Il y eut un autre hochement de la tête qui émergeait du col du costard qui valait la peau du cul, accompagné d'un visage attristé qui pendait comme une feuille au milieu de l'automne juste avant qu'elle ne s'envole, emportée par une bourrasque. Mais il ne pipa mot.

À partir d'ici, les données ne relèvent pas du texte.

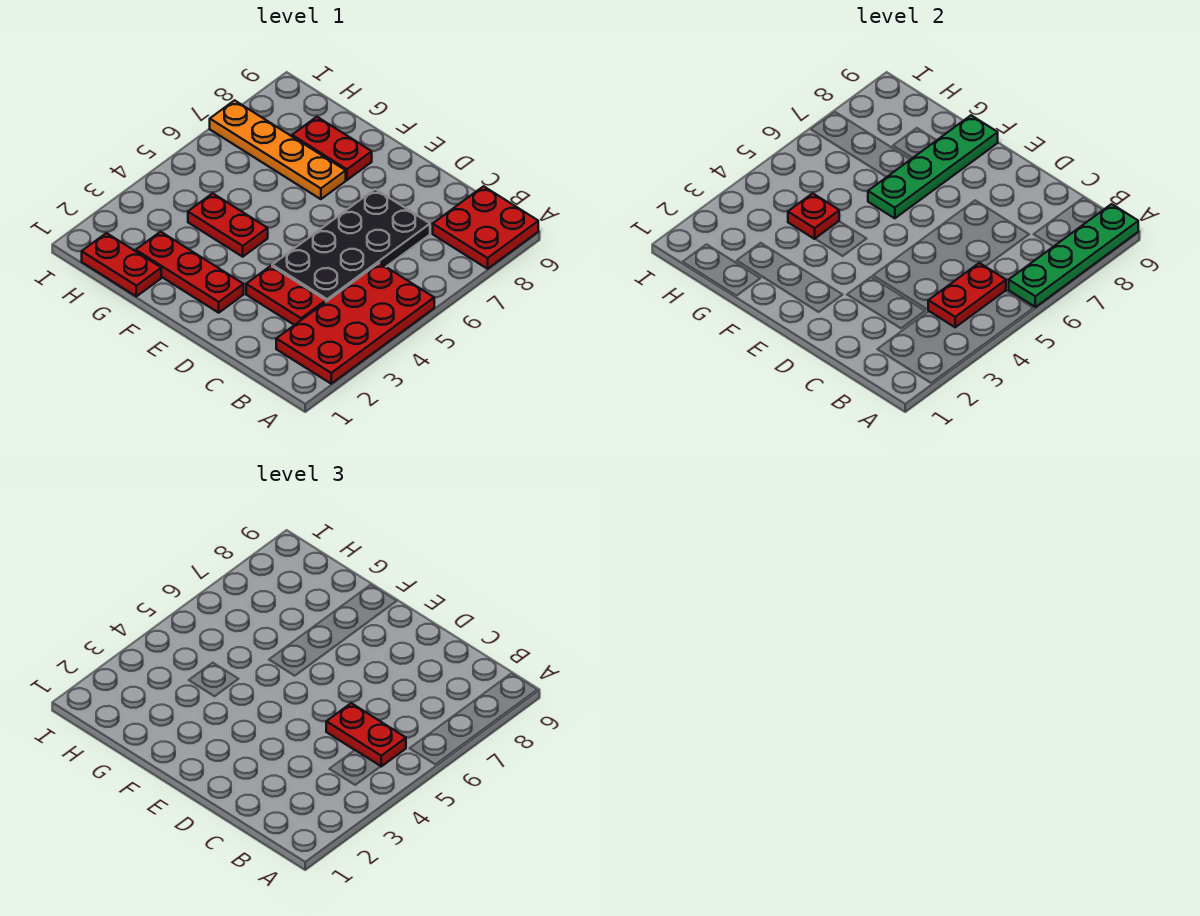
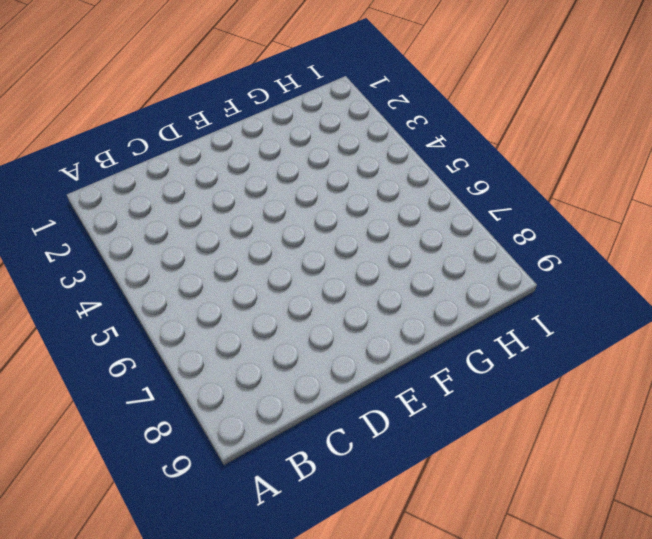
none -> red 2x4 plate [276,263,434,384]
none -> red 2x2 plate [433,186,538,269]
none -> red 1x2 plate [246,266,326,325]

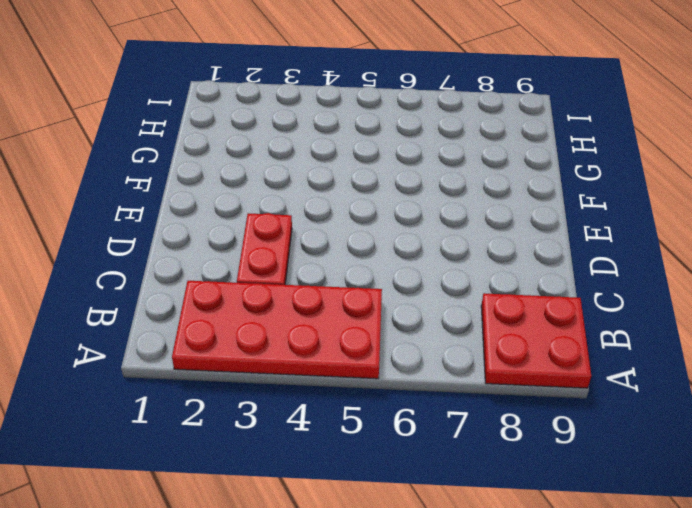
none -> black 2x4 plate [272,189,430,302]
none -> red 1x3 plate [136,232,244,313]
none -> red 1x2 plate [188,193,268,257]

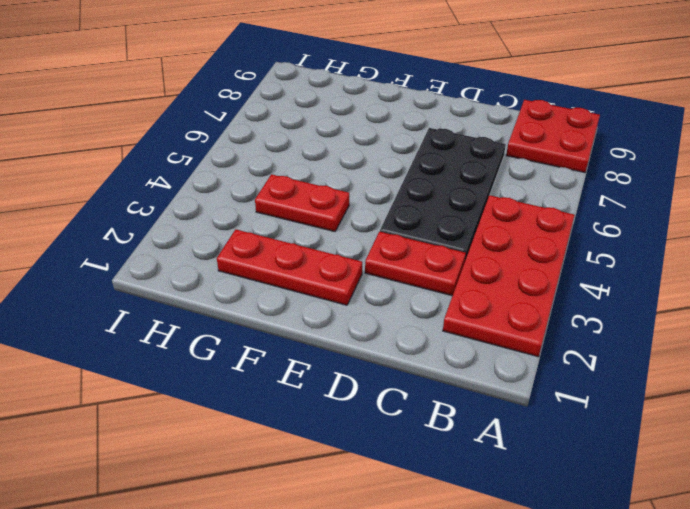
none -> orange 1x4 plate [210,100,346,199]
none -> red 1x2 plate [292,117,372,180]
none -> red 1x2 plate [82,233,161,296]

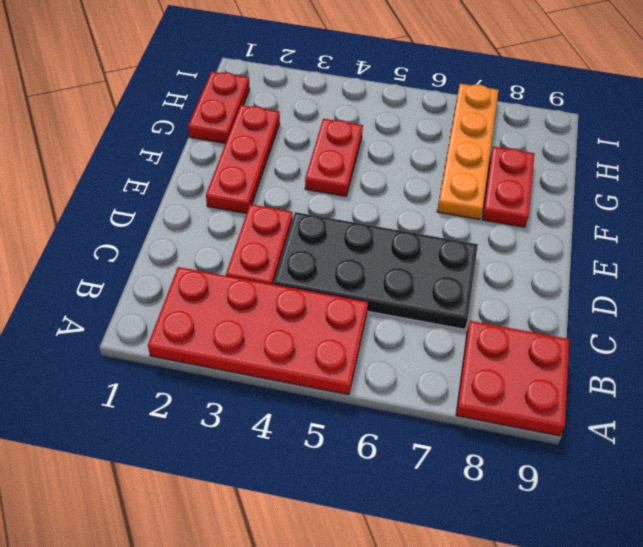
none -> green 1x4 plate [1009,204,1138,307]
none -> red 1x2 plate [928,263,1006,327]
none -> green 1x4 plate [868,115,998,218]

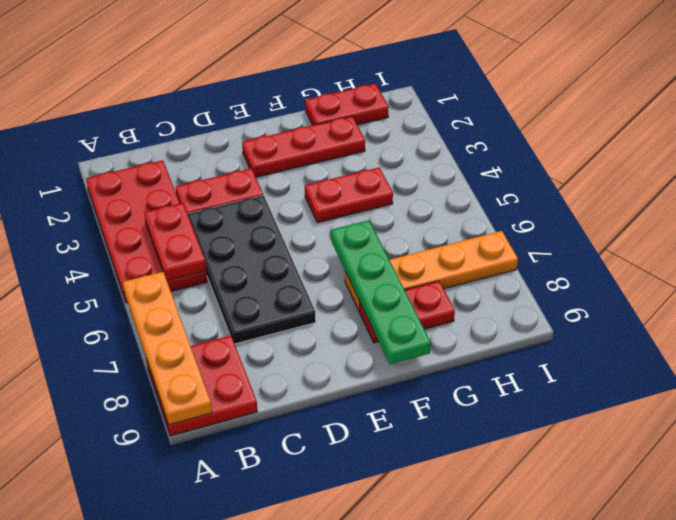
orange 1x4 plate [123,272,212,425] -> green 1x4 plate [1009,204,1138,307]
none -> red 1x1 plate [788,193,839,239]
none -> red 1x2 plate [326,703,406,766]

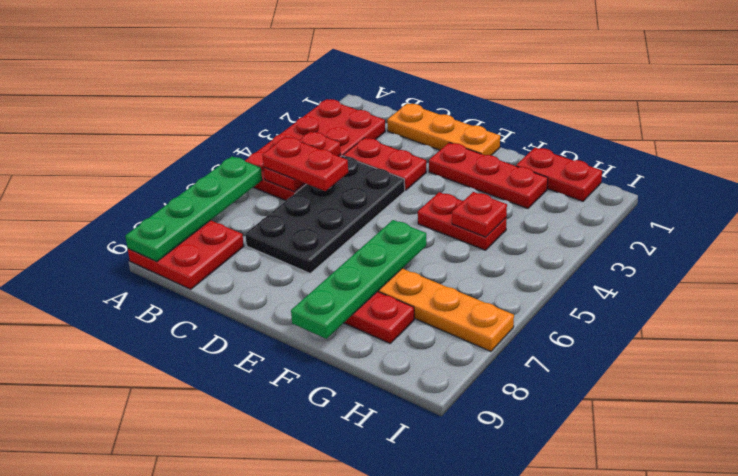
orange 1x3 plate [387,104,500,155] -> none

" J'ai dû arrêter de la regarder pendant un moment, mais je l'ai pas vue quitter les lieux. Peut-être existe-t-il un autre moyen de sortir de l'impasse qui contenait les bennes à ordures et qu'elle est partie par cette sortie cachée. Mais j'ai vu une autre personne s'approcher, lentement, prudemment, comme si qu'elle avait un peu peur de s'approcher trop près de vous. Elle s'est arrêtée un moment et a attendu que vous regardiez dans sa direction. Quand vous l'avez fait, vous avez souri, tout comme elle. Votre sourire a dû l'encourager, alors qu'elle reprenait sa marche dans votre direction. Elle a tendu les deux mains, tout comme vous, et vous avez tenu vos quatre mains les unes en face des autres."

Il y a une brève pause.

"Alors, est-ce que c'est bien ce que vous avez rêvé quand je vous ai drogué jusqu'à l'inconscience, que la lumière bleue était dirigée vers votre tête et que je portais le masque récepteur ? Je pense pas avoir inventé tout ça avec ma propre imagination pourtant très actifertile. Qu'en dites-vous ?
- Oui, vous avez raison. C'est exactement ce que j'ai rêvé dans ma stupeur défoncée. Et juste au cas où que vous vous poseriez la question, la première femme qui est apparue, la méchante rouquine salope et frisée, était ma première femme. Il n'était pas difficile pour moi d'imaginer qu'elle aurait fait ce que je l'ai vue faire dans mon rêve. Bien sûr, la deuxième femme était ma seconde épouse actuelle. Encore une fois, c'est exactement ce qu'elle aurait fait dans la vraie vie. Donc, en réponse à la question que vous ne m'avez pas encore posée, oui, je soutiendrai financièrement votre invention du scanner de rêves. Je peux voir très clairement ses applications pratiques, devant les tribunaux et dans les hôpitaux, mais je soupçonne que ce serait une énorme atteinte à la vie privée si les citoyens lambda étaient autorisés à l'utiliser. Maintenant, avez-vous dit que le masque était aussi un appareil enregistreur ? Je me rappelle plus trop. Si c'est bien le cas, j'aimerais que ma femme voie ce dont je rêvais. Je vous promets, et je le mettrai par écrit si vous l'éxigez, que personne d'autre ne le verra, pas même ma première femme, même si j'adorerais montrer à cette salope ma vision de ce qu'elle était.
- Oui, il y a une fonction d'enregistrement de rêves sur le masque. Maintenant, la partie de la séquence dont je vous ai pas parlé est celle où que vous montriez l'enregistrement à votre première femme, celle que vous considérez comme une salope. Je pense qu'une déclaration écrite préalablement établie devant un huissier de justice sera nécessaire avant que je vous en parle."